# Instructions for the task
An exact transcription of every entry is required, with the images left out.

*** Data for this task ***

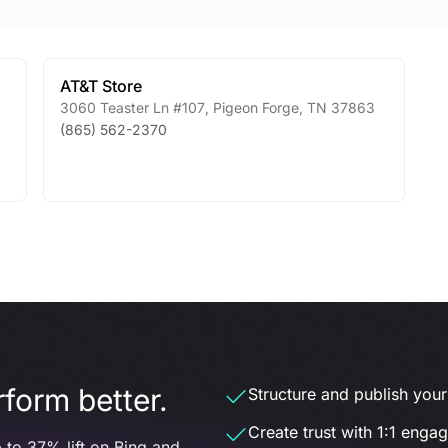
AT&T Store
3060 Teaster Ln #107
,
Pigeon Forge
,
TN
37863
(865) 562-2370
form better.
Structure and publish your d
Create trust with 1:1 enga
 to 37% lift on Bing and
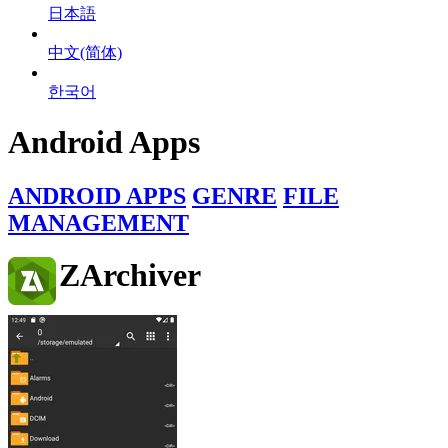
日本語
中文(简体)
한국어
Android Apps
ANDROID APPS
GENRE
FILE
MANAGEMENT
ZArchiver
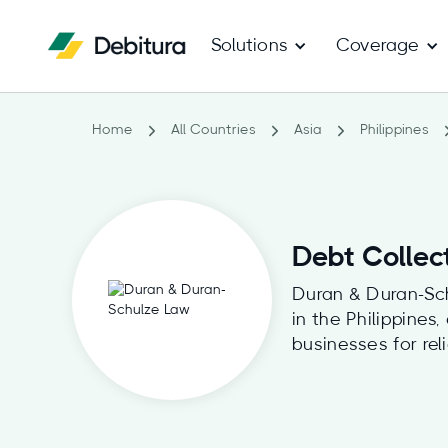
Solutions
Coverage
Home
All Countries
Asia
Philippines
Debt Collec
Duran & Duran-Schu
in the Philippines
businesses for rel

*** End of Data for this task ***

# Result of this exercise
AT&T Store
3060 Teaster Ln #107
,
Pigeon Forge
,
TN
37863
(865) 562-2370
form better.
Structure and publish your d
Create trust with 1:1 enga
 to 37% lift on Bing and
日本語
中文(简体)
한국어
Android Apps
ANDROID APPS
GENRE
FILE
MANAGEMENT
ZArchiver
Solutions
Coverage
Home
All Countries
Asia
Philippines
Debt Collec
Duran & Duran-Schu
in the Philippines
businesses for rel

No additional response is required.